Subject Company: Maxtor Corporation

Commission File No.: 001-16447


This filing contains forward-looking statements within the meaning of the Private Securities Litigation Reform Act of 1995. These forward-looking statements include, but are not limited to, statements related to the benefits of the proposed transaction between Seagate and Maxtor and the future financial performance of Seagate. These forward-looking statements are based on information available to Seagate and Maxtor as of the date of this release and current expectations, forecasts and assumptions and involve a number of risks and uncertainties that could cause actual results to differ materially from those anticipated by these forward-looking statements. Such risks and uncertainties include a variety of factors, some of which are beyond Seagate’s or Maxtor’s control. In particular, such risks and uncertainties include difficulties encountered in integrating merged businesses; the risk that the transaction does not close, including the risk that the requisite stockholder and regulatory approvals may not be obtained; the variable demand and the aggressive pricing environment for disc drives; dependence on each company’s ability to successfully manufacture in increasing volumes on a cost-effective basis and with acceptable quality its current disc drive products; and the adverse impact of competitive product announcements and possible excess industry supply with respect to particular disc drive products. Information concerning additional factors that could cause results to differ materially from those projected in the forward-looking statements is contained in Seagate’s Annual Report on Form 10-K as filed with the Securities and Exchange Commission (the “SEC”) on August 1, 2005 and Quarterly Report on Form 10-Q as filed with the SEC on October 28, 2005, and Maxtor’s Annual Report on Form 10-K/A for fiscal year 2004 and Quarterly Report on Form 10-Q for the third quarter ended October 1, 2005 as filed with the SEC. These forward-looking statements should not be relied upon as representing Seagate’s or Maxtor’s views as of any subsequent date and neither undertake any obligation to update forward-looking statements to reflect events or circumstances after the date they were made.

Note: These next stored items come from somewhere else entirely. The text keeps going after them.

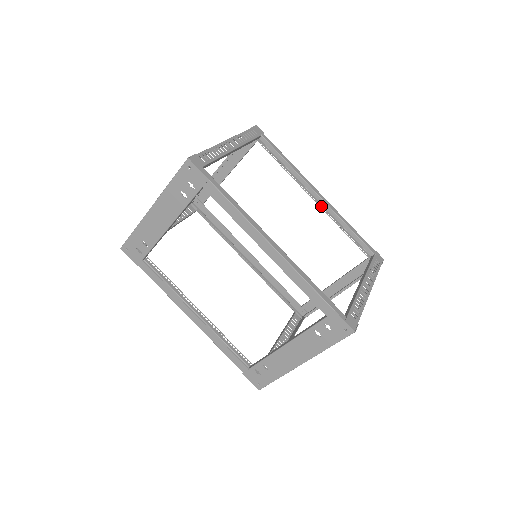
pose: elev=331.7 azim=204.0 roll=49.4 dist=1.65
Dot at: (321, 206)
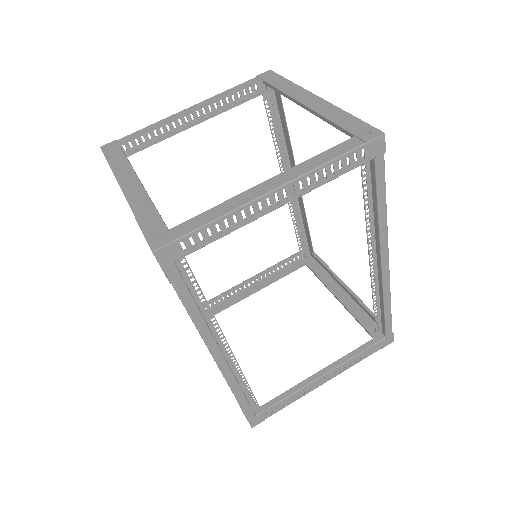
Dot at: (374, 272)
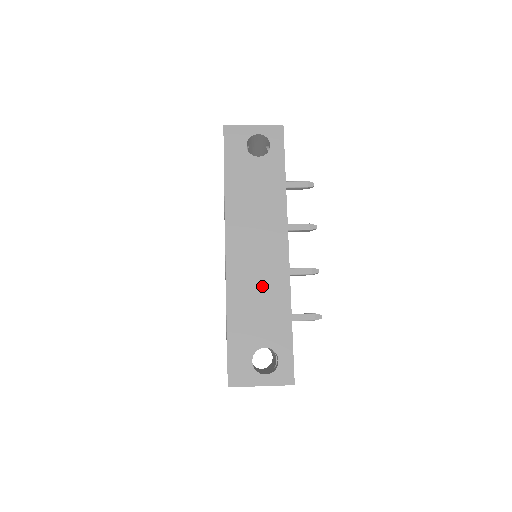
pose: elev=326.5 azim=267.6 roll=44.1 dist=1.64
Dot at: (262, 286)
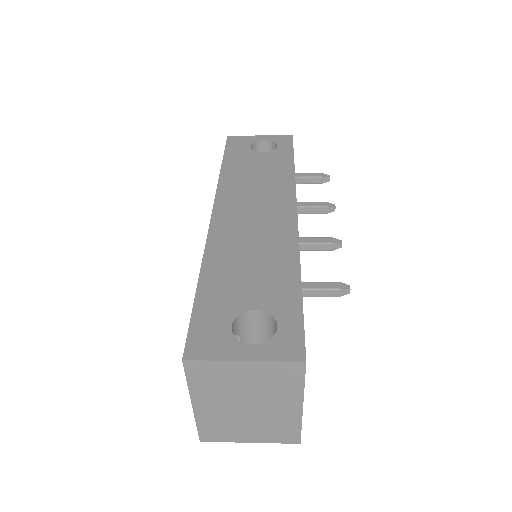
Dot at: (257, 245)
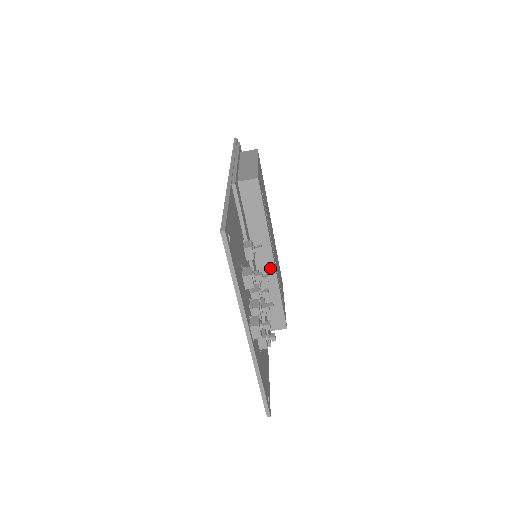
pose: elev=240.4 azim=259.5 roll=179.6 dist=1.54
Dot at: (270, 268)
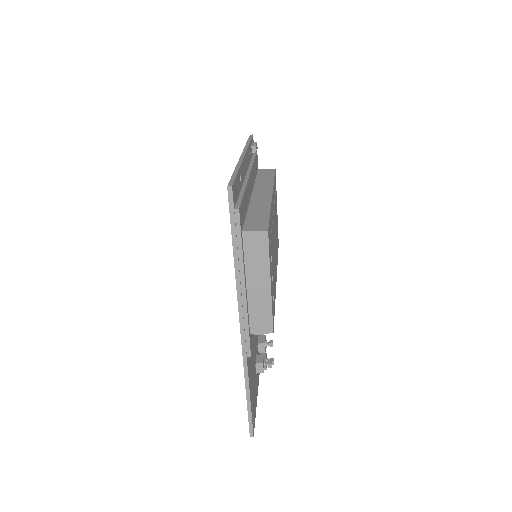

This communication is being made in respect of the proposed transaction involving Seagate and Maxtor. In connection with the proposed transaction, Seagate plans to file with the SEC a Registration Statement on Form S-4 containing a Joint Proxy Statement/Prospectus and each of Seagate and Maxtor plan to file with the SEC other documents regarding the proposed transaction. The definitive Joint Proxy Statement / Prospectus will be mailed to stockholders of Seagate and Maxtor. INVESTORS AND SECURITY HOLDERS ARE URGED TO READ THE JOINT PROXY STATEMENT/PROSPECTUS AND OTHER DOCUMENTS FILED WITH THE SEC CAREFULLY IN THEIR ENTIRETY WHEN THEY BECOME AVAILABLE BECAUSE THEY WILL CONTAIN IMPORTANT INFORMATION ABOUT THE PROPOSED TRANSACTION.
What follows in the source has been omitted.